The minutes showed that some Fed officials estimated that interest rates should remain at “sufficiently restrictive levels” for “some time” in order to control inflation.
At the same time, some officials expressed concern about the “significant risk” that higher inflation could take hold if the public begins to question the central bank’s resolve to raise interest rates to rein in inflation.
On the other hand, “many” Fed officials expressed concern about the risk that the central bank’s monetary policy tightening could turn out to be too much.
“Many” officials noted the risk that the Fed “could end up tightening policy direction more than necessary to restore price stability.”
Expectations of a more dovish stance by the Fed on policy tightening combined with a strong quarter of corporate results helped indexes rebound from June lows and climb to more than three-month highs at Tuesday’s close.
Indicators – Statistics
On the board, the Dow Jones lost 171.69 points, or -0.50%, to close at 33,980.32, while the S&P 500 fell 31.16 points, or -0.72%, to 4,274.04. The tech Nasdaq lost 164.43 points, or -1.25%, to 12,938.12.
Of the 30 stocks that make up the Dow Jones industrial index, eight closed with a positive sign and 22 with a negative.
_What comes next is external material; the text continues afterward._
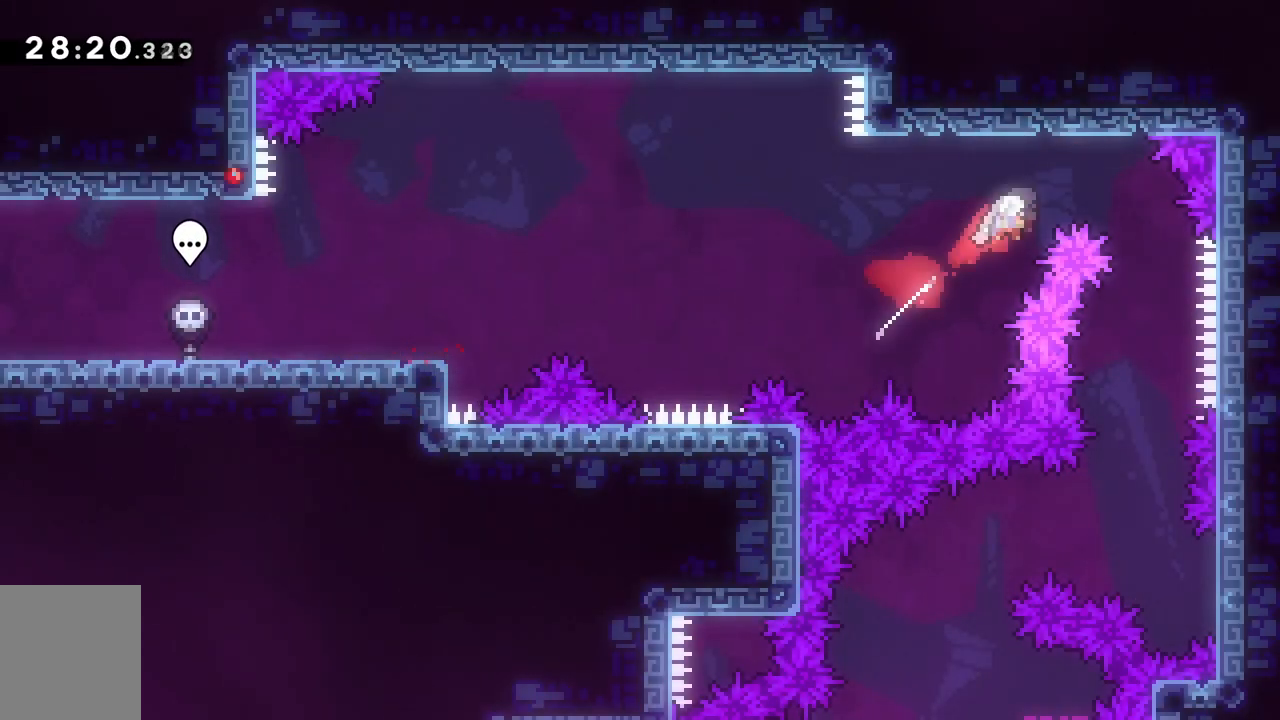
{"keys": [], "events": [[66, "demo", "up"], [83, "space", "up"], [183, "w", "up"], [233, "d", "up"]]}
IBM was the biggest gainer with gains of $1.23 or 0.90% to close at $137.79, followed by Apple at $174.55 with an increase of 0.88% and Chevron with gains of 0.82 % to $157.70
Biggest losers were Boeing (-2.84%), Walgreens Boots Alliance (-2.78%) and 3M (-1.88%).
On the earnings front, after better-than-estimated earnings from Walmart and Home Depot on Tuesday, Target and Lowe’s followed today, with the former failing to meet market expectations. Lowe’s, for its part, warned about its sales performance this year, citing the impact of high inflation on consumer spending power.
At the end of the day, retail sales were flat in July, mainly due to lower gasoline prices and fewer new vehicle sales. The average estimate of analysts in a Reuters poll was for a slight rise of 0.1 percent.
Excluding autos, retail sales rose 0.4% in July, while excluding autos and fuel they climbed 0.7%.
At the same time, there was a large increase in the inventories of American companies in June despite the strengthening of sales, as shown by the data announced by the US Department of Commerce.
Specifically, inventories rose 1.4% after rising 1.6% in May, confirming analysts’ estimates. On an annual basis, inventories increased by 18.5%.
Sales meanwhile rose 1.3% in June after rising 1.0% in May. At June’s sales rate, it will take 1.3 months for businesses to clear their shelves.